Dla partii rządzącej Polską to bardzo słuszna decyzja, bo rząd w Warszawie musi na co dzień – i to na dziesiątkach poziomów – współpracować z Komisją Europejską, więc rozsądnie mieć poprawne stosunki z jej nową szefową. Czas pokaże, jaki dług wdzięczności wobec PiS zaciągnęła von der Leyen, a może tylko niemieccy chadecy rokujący w jej imieniu z Warszawą.

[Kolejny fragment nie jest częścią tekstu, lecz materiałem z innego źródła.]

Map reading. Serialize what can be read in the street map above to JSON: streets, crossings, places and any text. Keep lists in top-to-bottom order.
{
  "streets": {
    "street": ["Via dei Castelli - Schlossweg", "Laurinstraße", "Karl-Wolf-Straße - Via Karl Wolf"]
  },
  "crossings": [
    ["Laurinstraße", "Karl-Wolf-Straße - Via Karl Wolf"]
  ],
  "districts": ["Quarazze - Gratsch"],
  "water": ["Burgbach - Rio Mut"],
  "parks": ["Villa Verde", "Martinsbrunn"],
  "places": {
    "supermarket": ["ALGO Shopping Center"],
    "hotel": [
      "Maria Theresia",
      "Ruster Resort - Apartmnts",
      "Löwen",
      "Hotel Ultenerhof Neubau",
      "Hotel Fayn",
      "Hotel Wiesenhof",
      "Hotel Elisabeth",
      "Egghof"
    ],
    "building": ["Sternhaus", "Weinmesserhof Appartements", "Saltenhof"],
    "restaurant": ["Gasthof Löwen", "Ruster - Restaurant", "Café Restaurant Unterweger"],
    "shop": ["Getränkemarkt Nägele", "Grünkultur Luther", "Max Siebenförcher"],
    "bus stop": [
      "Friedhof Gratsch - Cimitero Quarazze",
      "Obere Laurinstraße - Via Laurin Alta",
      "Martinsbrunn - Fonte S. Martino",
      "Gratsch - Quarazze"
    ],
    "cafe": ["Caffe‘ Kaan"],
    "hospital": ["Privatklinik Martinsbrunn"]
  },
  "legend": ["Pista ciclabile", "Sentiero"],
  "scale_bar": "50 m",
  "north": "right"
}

Bunt centrolewicy w Parlamencie Europejskim

Von der Leyen miała oficjalne poparcie swej rodzimej centroprawicowej Europejskiej Partii Ludowej (m.in. niemieccy chadecy i PO), liberałów z klubu Odnowić Europę oraz centrolewicy (S&D). Jednak w klubie S&D co najmniej jedna trzecia członków chciała głosować przeciw niej, w tym socjaldemokraci z Niemiec, Francji, Beneluksu, Grecji. Nie mogli pogodzić się z przegraną Fransa Timmermansa w wyścigu o fotel po Junckerze, choć ten – w przeciwieństwie do von der Leyen – otwarcie ubiegał się o to w eurowyborach. Ponadto wytykali von der Leyen, że była kiepską szefową MON w Niemczech i mało wie o Unii.

Dlatego centroprawica z EPL zabiegała o głosy partii spoza „koalicji” na rzecz nowej Komisji Europejskiej.